The predictive grief is born in part out of my sense memory of still carrying him in the crook of my arm. His hand resting on the back of my neck as we went about our most important daily business. The past is still right here with me. In the crook of my arm.

I remember a day years ago when he was getting much taller and I said to him, “Let me try and carry you the way I used to one more time.” I lifted him and his chin was eye level to me. We laughed and I put him down after a moment. I recall the weight of him that day.

Predictive grief in the past and the future folding neatly across each other, accordion-like. The past and the future, each simultaneously seen from each direction. Did I see today, myself here typing, on that day? Some days it feels like decades are one thin fold apart.

He is growing and changing, I would never seek to inhibit that. His rising power and his increasing separation from me are things I am encouraging. This makes me proud. Both of my work as a parent and his work as a young person. But also of the love that seeks to remain in place.

The love that continues to form itself out of all the confusion that leaving childhood creates. How to hold him now? How to hold me now? How do we mend the rifts that time seeks to foster? “I don’t know the answers anymore.” “Maybe if we talk they will emerge?”

I remember my son sitting in the crook of my arm looking away towards something other than me. I take a deep breath and calm the predictive fears that are (possibly) unfounded. His childhood is moving beyond my conscious self into memory, into dreams. That is enough.

Now let us consider what is not predictive grief.
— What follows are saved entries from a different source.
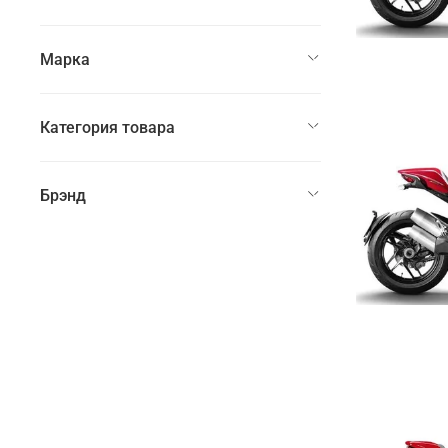
Марка
Категория товара
Брэнд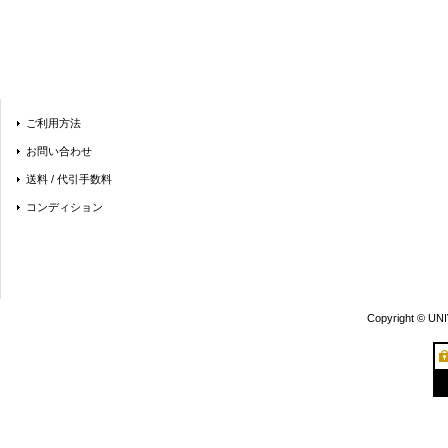
ご利用方法
お問い合わせ
送料 / 代引手数料
コンディション
Copyright © UN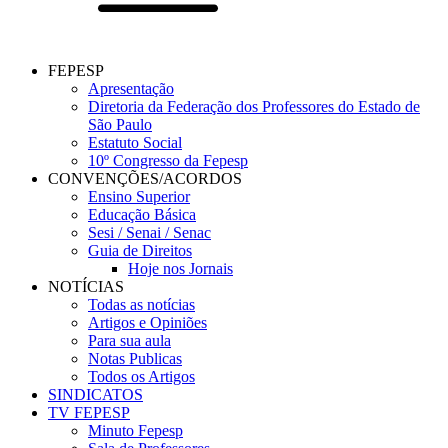
FEPESP
Apresentação
Diretoria da Federação dos Professores do Estado de
São Paulo
Estatuto Social
10º Congresso da Fepesp
CONVENÇÕES/ACORDOS
Ensino Superior
Educação Básica
Sesi / Senai / Senac
Guia de Direitos
Hoje nos Jornais
NOTÍCIAS
Todas as notícias
Artigos e Opiniões
Para sua aula
Notas Publicas
Todos os Artigos
SINDICATOS
TV FEPESP
Minuto Fepesp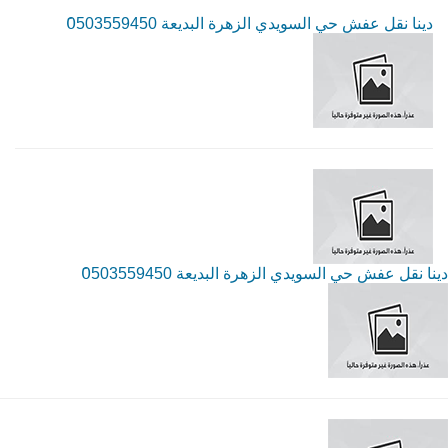
دينا نقل عفش حي السويدي الزهرة البديعة 0َ503559450
دينا نقل عفش حي السويدي الزهرة البديعة 0َ503559450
Let us consider the moments when his child self appears, giggling. Let us consider the gentle letting go. And the eternal invitation of the child in all of us. “Visit any time child.” Predictive grief is a poetic lovely pain, yes.
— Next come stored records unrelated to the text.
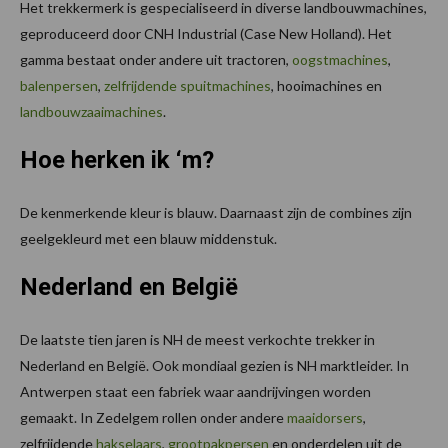
Het trekkermerk is gespecialiseerd in diverse landbouwmachines,
geproduceerd door CNH Industrial (Case New Holland). Het
gamma bestaat onder andere uit tractoren,
oogstmachines
,
balenpersen
,
zelfrijdende spuitmachines
, hooimachines en
landbouwzaaimachines
.
Hoe herken ik ‘m?
De kenmerkende kleur is blauw. Daarnaast zijn de combines zijn
geelgekleurd met een blauw middenstuk.
Nederland en België
De laatste tien jaren is NH de meest verkochte trekker in
Nederland en België. Ook mondiaal gezien is NH marktleider. In
Antwerpen staat een fabriek waar aandrijvingen worden
gemaakt. In Zedelgem rollen onder andere
maaidorsers
,
zelfrijdende
hakselaars
,
grootpakpersen
en onderdelen uit de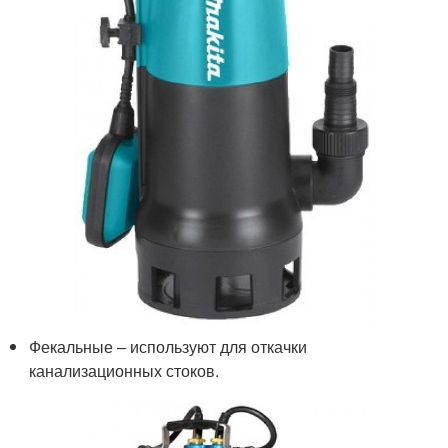
Фекальные – используют для откачки
канализационных стоков.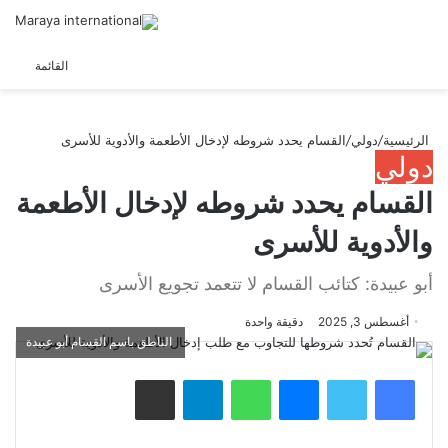
الوضع
القائمة
المظلم
الرئيسية
/
دولي
/
القسام يحدد شروطه لإدخال الأطعمة والأدوية للأسرى
دولي
القسام يحدد شروطه لإدخال الأطعمة
والأدوية للأسرى
أبو عبيدة: كتائب القسام لا تتعمد تجويع الأسرى
أغسطس 3, 2025
دقيقة واحدة
الناطق باسم القسام أبو عبيدة
فيسبوك
تويتر
ماسنجر
واتساب
تيلقرام
مشاركة عبر البريد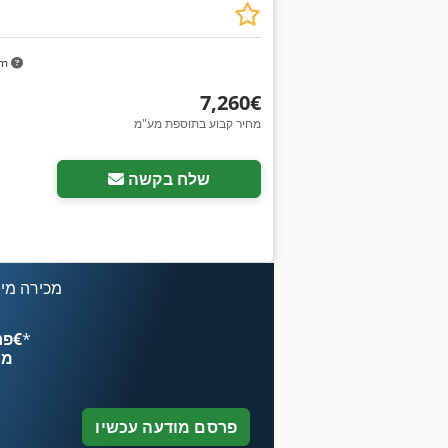
km
‏7,260 ‏€
מחיר קבוע בתוספת מע"מ
שלח בקשה
מכירה מיי
*
פרסם עכשיו החל מ־‏4.49 ‏€
מח
פרסם מודעה עכשיו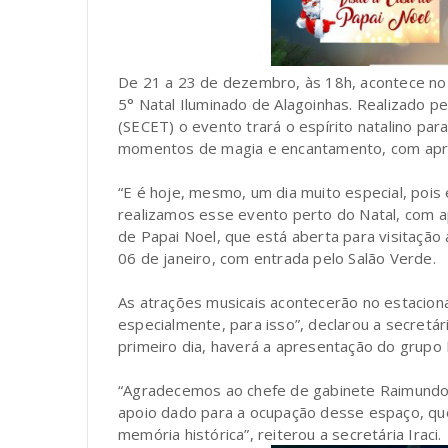
De 21 a 23 de dezembro, às 18h, acontece no 
5° Natal Iluminado de Alagoinhas. Realizado pe
(SECET) o evento trará o espírito natalino pa
momentos de magia e encantamento, com apres
“E é hoje, mesmo, um dia muito especial, poi
realizamos esse evento perto do Natal, com a
de Papai Noel, que está aberta para visitação 
06 de janeiro, com entrada pelo Salão Verde.
As atrações musicais acontecerão no estacio
especialmente, para isso”, declarou a secretár
primeiro dia, haverá a apresentação do grupo 
“Agradecemos ao chefe de gabinete Raimundo 
apoio dado para a ocupação desse espaço, que
memória histórica”, reiterou a secretária Iraci.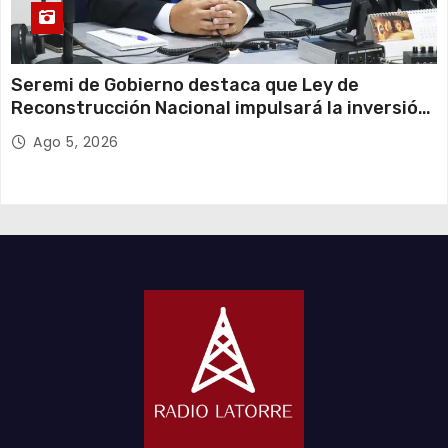
Seremi de Gobierno destaca que Ley de
Reconstrucción Nacional impulsará la inversión
y el empleo en Tarapacá
Ago 5, 2026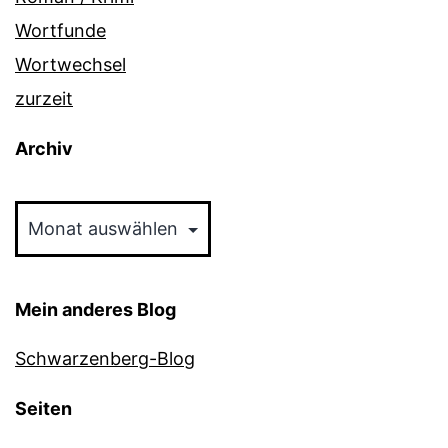
Wortfunde
Wortwechsel
zurzeit
Archiv
Archiv
Mein anderes Blog
Schwarzenberg-Blog
Seiten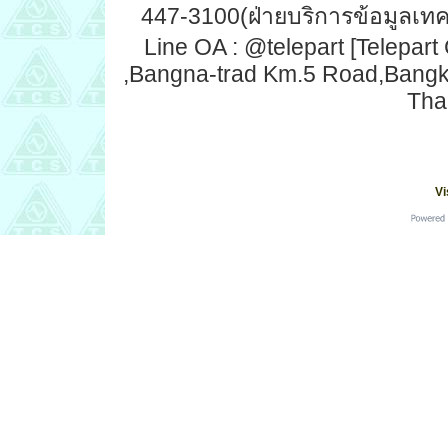
447-3100(ฝ่ายบริการข้อมูลเทคน
Line OA : @telepart [Telepart
,Bangna-trad Km.5 Road,Bang
Tha
Vi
Predictive grief reminds us to be mindful of the moment before us. Not to dwell on future losses beyond remembering to appreciate what we have before us today. What do I have? I have a magical mixture of child and adult right here in my life.

I am blessed to be with him. To remind him in his sometimes uncertainty of how proud I am of him. That I am here for him. That he is of me and I of him. Who gets to do this magical thing? Such a gift. Such a gift.

Thank you, predictive grief. You reminded me not to be sitting somewhere twenty years from now wondering why I missed my chance to be here for him. You reminded me of who I want to be someday. The person who loved my boy now.